Capt. Kevin Karley with the state Highway Patrol said there is no way to know what impact legalization in Colorado will have on South Dakota. His officers, however, have made a number of large-scale pot arrests in the past year involving out-of-staters.
In South Dakota, possession of 2 ounces or less is a misdemeanor punishable by up to a year in prison and a $2,000 fine. Any more than that is a felony that can bring a prison sentence of up to 15 years. Selling more than half an ounce of marijuana is a felony carrying a mandatory 30-day sentence. Any marijuana found in a car leads to a 90-day suspended license for a first offense.

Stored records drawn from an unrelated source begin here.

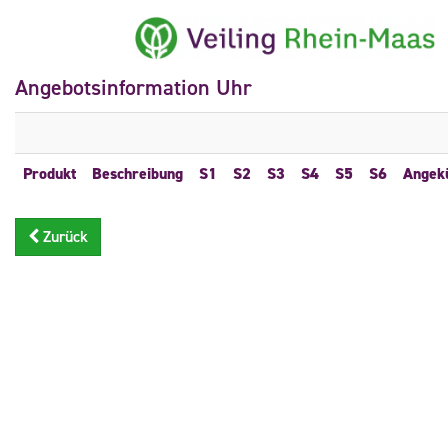
Angebotsinformation Uhr
Produkt
Beschreibung
S1
S2
S3
S4
S5
S6
Angek
Zurück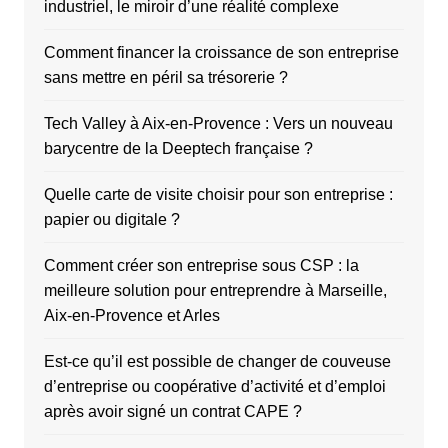
industriel, le miroir d’une réalité complexe
Comment financer la croissance de son entreprise
sans mettre en péril sa trésorerie ?
Tech Valley à Aix-en-Provence : Vers un nouveau
barycentre de la Deeptech française ?
Quelle carte de visite choisir pour son entreprise :
papier ou digitale ?
Comment créer son entreprise sous CSP : la
meilleure solution pour entreprendre à Marseille,
Aix-en-Provence et Arles
Est-ce qu’il est possible de changer de couveuse
d’entreprise ou coopérative d’activité et d’emploi
après avoir signé un contrat CAPE ?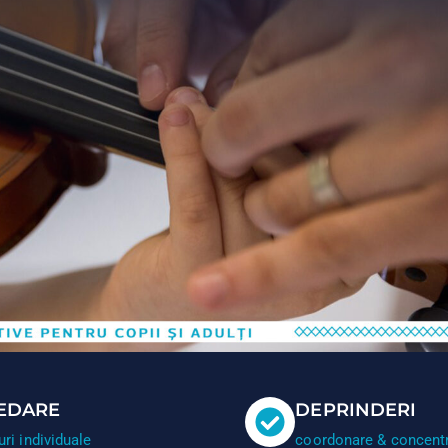
EDARE
DEPRINDERI
uri individuale
coordonare & concent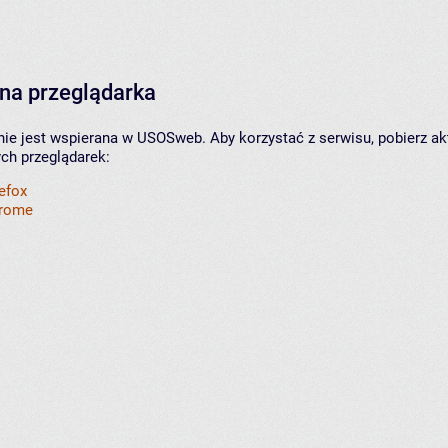
na przeglądarka
nie jest wspierana w USOSweb. Aby korzystać z serwisu, pobierz ak
ych przeglądarek:
refox
hrome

Emmett Reistroffer was on the front lines pushing for legalized medical marijuana in South Dakota in 2010 as part of the Coalition for Compassion. The measure failed convincingly in 2010 after just missing passage in 2006.
"They will know where it is grown, where it is sold, how much money it makes and who is responsible for paying taxes," Reistroffer said about Colorado's new law.
He doesn't expect legalization in Colorado to lead to more trafficking in South Dakota.
"Our own black market for marijuana is the only contributing factor for marijuana coming into our state," he said.
The Colorado and Washington experiments will provide a test case worth watching by South Dakota lawmakers, Reistroffer said. If South Dakota were to enact less restrictive marijuana laws in the future, he said it should do so in a way that best fits the culture of the state.
"What I do support is the idea of gaining control and regulation of marijuana, either medical or for all adults," Reistroffer said. "We are overly punitive and counterproductive in arresting them and jailing them.
"We have the opportunity to learn from those states, and I hope we don't wait 10 years. If we are the last to change we will be the last black market."